There are obstacles in our path to heaven – some placed there by external forces, others self-inflicted. Society promotes a self-centered existence. God and faith and a true sense of community are a distant memory to many.  

In addition, our internal demons can cause us to veer off-course. We are weak and are tempted by what the world tells us is good and desirable. We envy others; we seek immediate gratification; we ignore the needs of the less fortunate; we lack gratitude.

Bottom line: We struggle to give priority to God; and the amount of time and attention we give to God is the exact standard by which we will be judged.  

There is no getting around it. Reminders of Judgment Day are tough love by the Church.

The reality of Judgment Day is why, as I mentioned earlier, hope is the anchor of my faith.

We hear these words of committal in the Rite of Christian Burial: In sure and certain hope of eternal life, we commend our loved one to Almighty God…”

This sure and certain hope comes from a place of trust.

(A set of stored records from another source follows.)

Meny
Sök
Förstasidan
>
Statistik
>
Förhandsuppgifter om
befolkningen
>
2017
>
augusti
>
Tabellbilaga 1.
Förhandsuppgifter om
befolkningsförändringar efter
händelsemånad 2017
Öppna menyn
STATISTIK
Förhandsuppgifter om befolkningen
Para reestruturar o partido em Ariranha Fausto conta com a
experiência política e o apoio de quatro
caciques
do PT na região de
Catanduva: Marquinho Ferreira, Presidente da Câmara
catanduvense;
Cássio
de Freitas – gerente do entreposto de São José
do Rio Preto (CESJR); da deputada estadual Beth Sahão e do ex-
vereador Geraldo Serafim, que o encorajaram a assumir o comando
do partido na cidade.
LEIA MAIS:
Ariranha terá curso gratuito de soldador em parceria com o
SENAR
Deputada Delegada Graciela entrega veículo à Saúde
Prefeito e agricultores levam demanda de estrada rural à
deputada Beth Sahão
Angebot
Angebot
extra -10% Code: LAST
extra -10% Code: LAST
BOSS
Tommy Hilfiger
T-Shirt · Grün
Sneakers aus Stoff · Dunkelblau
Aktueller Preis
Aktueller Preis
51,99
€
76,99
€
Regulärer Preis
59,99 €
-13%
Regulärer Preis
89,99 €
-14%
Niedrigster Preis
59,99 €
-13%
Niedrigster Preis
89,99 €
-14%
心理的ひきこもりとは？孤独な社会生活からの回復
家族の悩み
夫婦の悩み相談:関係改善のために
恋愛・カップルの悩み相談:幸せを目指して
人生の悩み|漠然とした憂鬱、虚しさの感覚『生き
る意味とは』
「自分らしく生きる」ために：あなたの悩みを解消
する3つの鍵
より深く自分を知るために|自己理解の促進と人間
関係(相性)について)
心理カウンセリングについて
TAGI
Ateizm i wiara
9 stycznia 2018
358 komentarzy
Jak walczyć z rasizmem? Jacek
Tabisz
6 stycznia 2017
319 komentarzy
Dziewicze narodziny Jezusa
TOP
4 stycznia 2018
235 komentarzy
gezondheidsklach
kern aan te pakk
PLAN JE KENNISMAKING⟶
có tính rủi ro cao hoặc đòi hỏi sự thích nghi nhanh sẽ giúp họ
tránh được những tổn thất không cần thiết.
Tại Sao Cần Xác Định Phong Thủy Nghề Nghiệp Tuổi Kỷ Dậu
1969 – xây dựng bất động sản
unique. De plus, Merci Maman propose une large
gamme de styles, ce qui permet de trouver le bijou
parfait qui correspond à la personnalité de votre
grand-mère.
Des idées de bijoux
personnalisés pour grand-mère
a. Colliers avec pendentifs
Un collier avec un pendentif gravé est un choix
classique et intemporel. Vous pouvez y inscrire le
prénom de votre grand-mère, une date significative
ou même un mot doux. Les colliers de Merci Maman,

Our faith is in a merciful and loving God, a God that sacrificed his own Son to make eternal life possible. He wants us to join him; there is unlimited seating in heaven!

We don’t go have to hike the mountain alone – Jesus wants to join us on the journey. He will face each obstacle with us – the ones placed in front of us by society as well as those for which we are responsible.

We simply need to invite Jesus to walk with us. When we do that, we show humility. We are saying to him, “I know I can’t do this alone.” It lets him know that we love him and desire to be with him. Fear melts away and is replaced with hope. Anything is possible; no obstacle is insurmountable.

We don’t need to see Judgment Day as a frightening experience. Instead, we should see it as transformational – our earthly existence transforms into something new and wonderful, beautiful beyond our imagination.

If we have invited Jesus into our lives and into our hearts, we will not face Judgment Day alone.

Jesus will not be there as our accuser but will instead stand alongside us as our friend and advocate.

Reaching the destination at the top of the mountain makes the last hour of the hike worthwhile.